## WRITTEN PROBLEM 1:
In the retail data lakehouse description, what event-time watermark is used for streaming?
## WRITTEN PROBLEM 2:
Continue the retail data lakehouse description from the point where it stops.

## GIVEN TEXT:

Enterprise Retail Data Lakehouse

A batch data pipeline and analytics setup for retail (apparel) data. The pipeline runs on a schedule (e.g. hourly). Sales, customers, products, and stores land as Delta tables in the landing zone, are cleaned and modeled with SCD2 dimensions in silver, then aggregated in gold. The Retail Analytics Executive Dashboard reads from the gold layer and refreshes on the same schedule (e.g. hourly) for KPIs, trends, and store/product performance.

Pipeline graph — DLT flow from bronze through silver to gold.

Data model — Bronze, silver, and gold layer schema (Medallion architecture).

📊 Pipeline stats (demo)

Volumes below are for the demo environment. The pipeline is built to scale with more stores, customers, and higher throughput.

Metric	Value
Entity scale	50 stores, 5K customers, 500 products (reference dimensions)
Fact throughput	~24K transactions/hour (100/batch @ 4 batches/min)
CDC / dimension stream	40 customers, 25 products, 2 stores per batch (append, SCD2)
Orchestration	Hourly full refresh (bronze → silver → gold)
Streaming semantics	Delta append-only landing, 10 min event-time watermark

📦 What’s in here

Delta Live Tables (DLT) pipeline named enterprise_retail_data_lakehouse: bronze → silver → gold on Databricks, run as a batch job (e.g. hourly).
Unity Catalog with one main catalog (apparel_store) and schemas for landing, bronze, silver, and gold.
Synthetic data generator that writes batches of sales, customers, products, and stores into the landing zone as Delta tables (df.write.format("delta").mode("append").save(path)). Bronze reads from those same paths with spark.readStream.format("delta").load(path) — so the landing zone holds Delta tables (Parquet data files plus _delta_log), not raw JSON or standalone Parquet.
SQL queries used by the Retail Analytics Executive Dashboard (revenue, transactions, top stores/products, category and payment breakdowns, store performance, customer segments, etc.).

## PROVIDED DATA:
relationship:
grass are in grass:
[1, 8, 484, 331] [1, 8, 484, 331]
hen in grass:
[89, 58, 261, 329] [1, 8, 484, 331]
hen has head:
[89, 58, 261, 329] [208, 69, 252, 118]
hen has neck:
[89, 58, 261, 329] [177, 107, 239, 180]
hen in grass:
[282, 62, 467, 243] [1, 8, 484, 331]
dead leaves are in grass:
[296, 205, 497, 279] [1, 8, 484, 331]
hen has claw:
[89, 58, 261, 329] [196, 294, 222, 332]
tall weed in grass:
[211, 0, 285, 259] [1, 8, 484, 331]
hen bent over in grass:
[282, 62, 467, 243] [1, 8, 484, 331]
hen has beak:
---
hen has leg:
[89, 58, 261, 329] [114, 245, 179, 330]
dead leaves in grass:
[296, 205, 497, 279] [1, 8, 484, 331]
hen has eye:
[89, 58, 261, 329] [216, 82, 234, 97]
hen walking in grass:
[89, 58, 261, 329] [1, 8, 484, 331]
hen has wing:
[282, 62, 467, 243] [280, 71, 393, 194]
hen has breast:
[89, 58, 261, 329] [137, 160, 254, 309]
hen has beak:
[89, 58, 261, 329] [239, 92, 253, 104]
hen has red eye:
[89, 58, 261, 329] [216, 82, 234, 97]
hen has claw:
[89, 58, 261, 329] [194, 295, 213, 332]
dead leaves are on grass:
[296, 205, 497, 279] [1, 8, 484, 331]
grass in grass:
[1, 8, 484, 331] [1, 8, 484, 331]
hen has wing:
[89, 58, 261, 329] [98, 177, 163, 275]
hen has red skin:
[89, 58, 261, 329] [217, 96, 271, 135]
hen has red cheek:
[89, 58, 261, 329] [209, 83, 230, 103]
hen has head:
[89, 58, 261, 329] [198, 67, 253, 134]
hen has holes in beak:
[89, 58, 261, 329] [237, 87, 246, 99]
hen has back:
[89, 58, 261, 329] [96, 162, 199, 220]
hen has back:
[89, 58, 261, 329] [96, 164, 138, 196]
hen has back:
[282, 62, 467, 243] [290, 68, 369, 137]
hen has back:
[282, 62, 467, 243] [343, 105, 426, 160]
--
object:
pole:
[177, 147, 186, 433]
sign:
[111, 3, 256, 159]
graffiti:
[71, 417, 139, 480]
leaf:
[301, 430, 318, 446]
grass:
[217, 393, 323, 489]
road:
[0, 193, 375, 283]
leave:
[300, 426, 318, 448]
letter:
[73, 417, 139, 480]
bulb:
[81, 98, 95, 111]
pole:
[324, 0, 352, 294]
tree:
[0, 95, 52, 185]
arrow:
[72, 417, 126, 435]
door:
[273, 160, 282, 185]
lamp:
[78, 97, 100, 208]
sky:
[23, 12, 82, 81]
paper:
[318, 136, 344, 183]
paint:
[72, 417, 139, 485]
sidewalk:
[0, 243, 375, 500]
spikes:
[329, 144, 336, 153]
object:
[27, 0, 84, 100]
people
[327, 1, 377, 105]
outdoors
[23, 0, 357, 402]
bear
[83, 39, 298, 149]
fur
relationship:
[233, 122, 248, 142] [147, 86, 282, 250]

## FINAL ANSWER 1:
A 10-minute event-time watermark.

## FINAL ANSWER 2:
🛠️ Tech stack

Databricks (workspace + DLT + Unity Catalog)
Delta Lake for landing and all downstream tables
PySpark in the DLT pipeline
Python for the synthetic data generator (Faker, Spark writes Delta to landing paths)

🔄 End-to-End Workflow

📥 Landing zone

Synthetic data generator appends new batches to Delta tables under Unity Catalog volumes (sales, customers, items, stores).
On disk: Parquet data files plus the Delta transaction log (_delta_log). No raw JSON or standalone Parquet files — everything is Delta.
Purpose: Single place for incoming data that the pipeline reads from. Delta offers append semantics and schema evolution.

🥉 Bronze layer

DLT streaming tables read from the landing Delta paths (spark.readStream.format("delta").load(RAW_*_PATH)).
Type casting and basic constraints (e.g. non-null transaction_id, customer_id, product_id, store_id).
Purpose: Source layer for silver. Silver reads from bronze for cleansing and dimension/fact modeling.

🥈 Silver layer

Cleansing views with DLT expectations (valid email, price ranges, category not null, etc.). Invalid rows dropped or flagged.
SCD2 dimension tables for customers, products, and stores (history tracked by last_update_time).
Current-dimension views for join to facts. Sales and returns fact tables with referential integrity to dimensions.
Purpose: Clean, historically accurate dimensions and fact tables for analytics.

🥇 Gold layer

Denormalized sales facts (sales joined to current customer, product, store).
Aggregates: daily sales by store, product performance, customer lifetime value.
Purpose: Ready-to-query tables for the dashboard and ad-hoc analysis.

📈 Dashboard

Retail Analytics Executive Dashboard queries the gold layer (and silver where needed) with a date-range parameter.
Refreshes on the same schedule as the pipeline (e.g. hourly).
Date-range–optimized dashboard queries for KPIs, trends, and filters.
Purpose: Executive view of revenue, transactions, top stores/products, category mix, payment methods, store performance, and customer segments.

📁 Files included

File	Description
`pipeline_config.py`	Central config: catalog name, schemas, volume/paths, and all bronze/silver/gold table names.
`bronze_raw_ingestion.py`	DLT streaming tables that read from landing Delta paths and apply type casting and basic expectations.
`silver_data_cleansing.py`	DLT views that apply data-quality rules (expect/expect_or_drop) on bronze streams.
`silver_scd2_dimensions.py`	SCD2 dimension tables for customers, products, and stores via `create_auto_cdc_flow`.
`silver_current_dimensions.py`	Views that expose the current snapshot of each dimension for joining to facts.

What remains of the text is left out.